E torniamo fatalmente tra Russia e Ucraina. Nel 1961, il grande poeta Evgenij Evtušenko che viene accompagnato dall’amico Anatolij Kuznecov a Babij Jar, alla periferia a nord-ovest di Kiev: lì, vent’anni prima, Kuznecov ha assistito al massacro di decine di migliaia di ebrei da parte delle truppe naziste tedesche, un fatto che emerse nell’URSS solo nel 1976 a causa delle persecuzioni antisemite successive di matrice staliniana. Ancora un movimento nel cuore delle contraddizioni storiche che la scrittura di un romanzo come Babij Jar (Adelphi, 2019) che, iniziando con la frase “Tutto questo libro è verità”, ci dice quanto l’invenzione letteraria sia così necessaria a farci entrare nella Storia del presente. Un presente nel quale, occorre sottolinearlo, le relazioni tra Russia, Ucraina ed Europa occidentale sono anche fondate su catene migratorie decennali e lampanti (per quanto coinvolgessero uomini, donne e bambini in fuga da altre guerre, ancora più a sud-est) nell’ennesima Crisi dei rifugiati di questi mesi al confine tra Bielorussia e Polonia. A raccontarcele, ispirandosi proprio allo stile narrativo del racconto di Anton Čechov, è Giulia Corsalini nel suo La lettrice di Čechov (nottetempo, 2018) che narra dei viaggi tra Ucraina e Italia di Nina, una laurea in Letteratura russa in patria e un lavoro da badante in Italia e la promessa di un miglioramento professionale.
I tanti fili conflittuali – storici, linguistici, culturali, economici – compongono una trama complessa e andrebbero forse riletti sotto la lente della fine del vecchio imperialismo e del postcolonialismo se, riprendendo l’illuminante intervento dell’ambasciatore del Kenya alle Nazioni Unite durante la discussione sulla crisi ucraina non possiamo far finta che le tragedie di oggi non siano il frutto del colonialismo e dell’imperialismo di ieri e tuttavia nessuna forma di riconquista e/o di riunione di pezzi di terre e culture separate possono giustificare qualsiasi guerra.

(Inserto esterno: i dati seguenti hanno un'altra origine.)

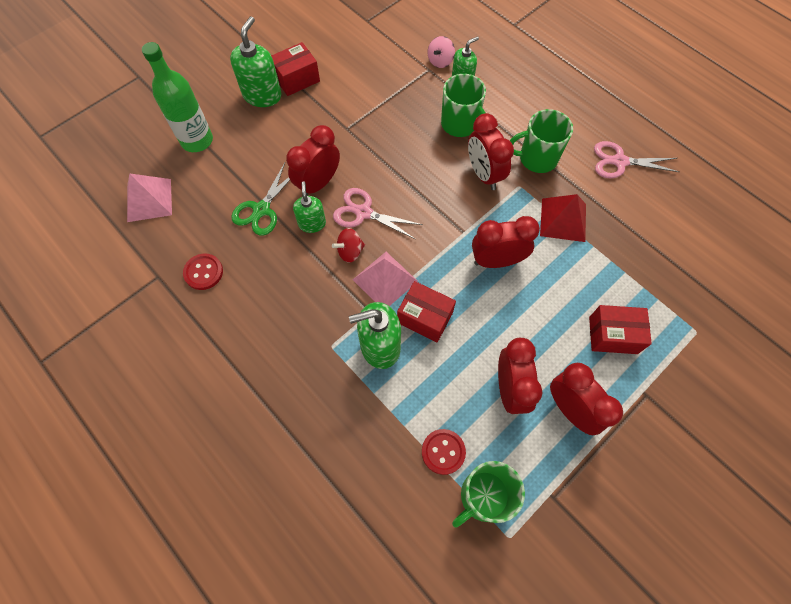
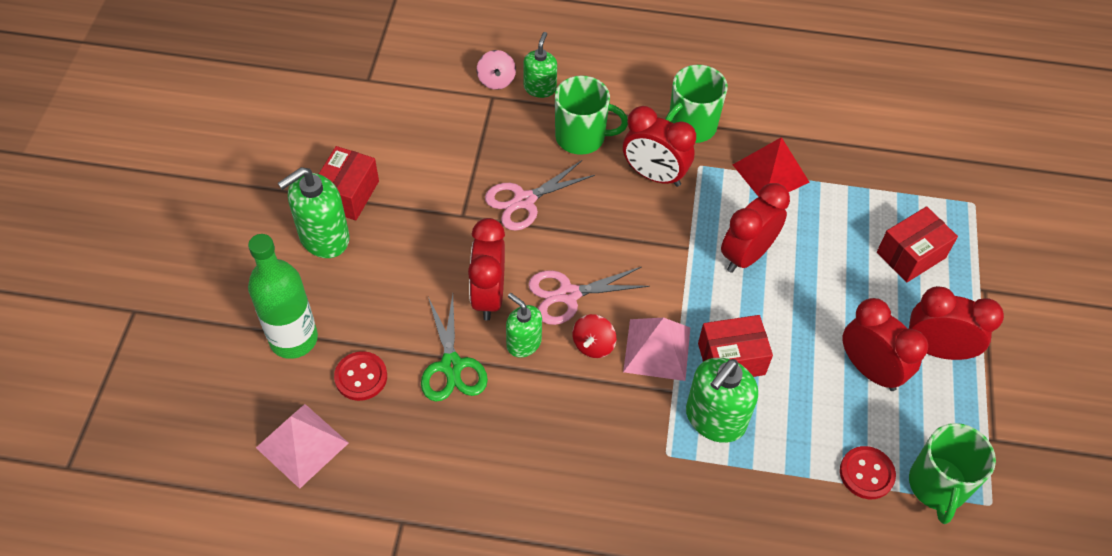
camera: 40 degrees left, 10 degrees down
red button [183,253,223,290] -> red button moved to [334,351,387,401]
green soap dispenser [230,16,282,107] -> green soap dispenser turned 105 degrees counterclockwise [278,167,350,258]
pink scissors [594,141,679,179] -> pink scissors moved to [485,160,595,231]

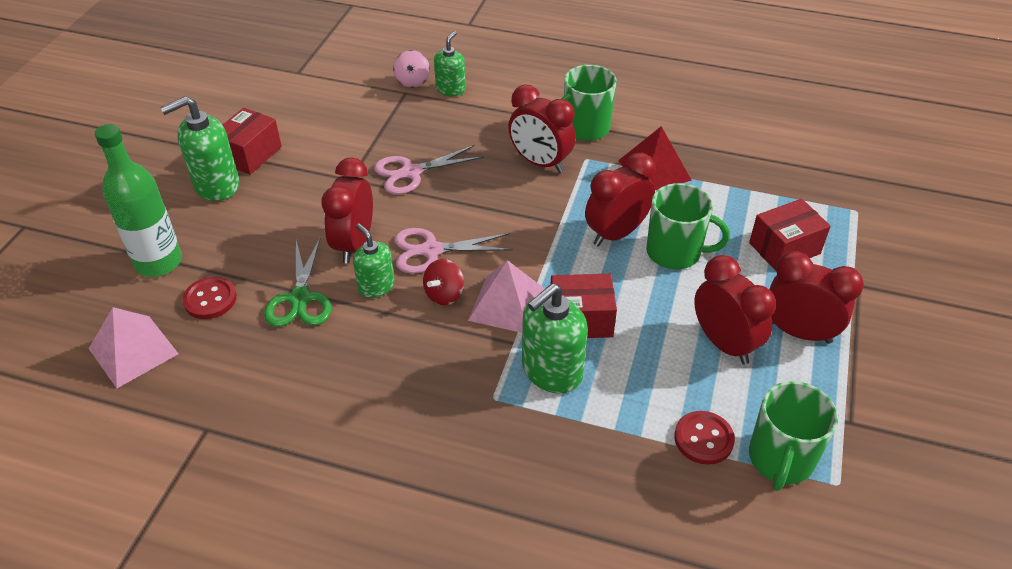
camera: 10 degrees right, 10 degrees down
green mug [555,76,628,155] -> green mug moved to [646,183,730,269]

All’indomani del crollo dell’URSS, nel 1993, il grande critico palestinese-americano Edward W. Said nel suo Cultura e Imperialismo. Letteratura e consenso nel progetto culturale dell’Occidente (Gamberetti editrice, 1998) metteva in guardia che futuro e libertà sarebbero state la posta in gioco difficilissima nelle resistenze a nuove forme di dominio in un contesto in cui migrazioni e micro-conflitti diffusi avrebbero dominato la lenta inesorabile ma non indolore fine degli imperi europei (sotto l’ombrello del monopolio nordamericano del potere globale). La Russia di Putin, nel suo rapporto delicatissimo con il resto dell’Europa sul suo fianco occidentale, è certamente parte di questi imperi la cui dissoluzione continua a produrre mostri e mostruosità. In Mediterraneo Blues (Tamu, 2020), Iain Chambers parla di “malinconia postcoloniale”: un sentimento da abitare proponendo continuamente delle reinterpretazioni della memoria e la riscrittura delle sue ferite per non cedere ad una scrittura unica e monologante della Storia. Bisogna, insomma, continuare a tradurre: ascoltare, resistere, provare a mediare. Ed è, in fondo, questo il lavoro infinito della scrittura e della lettura.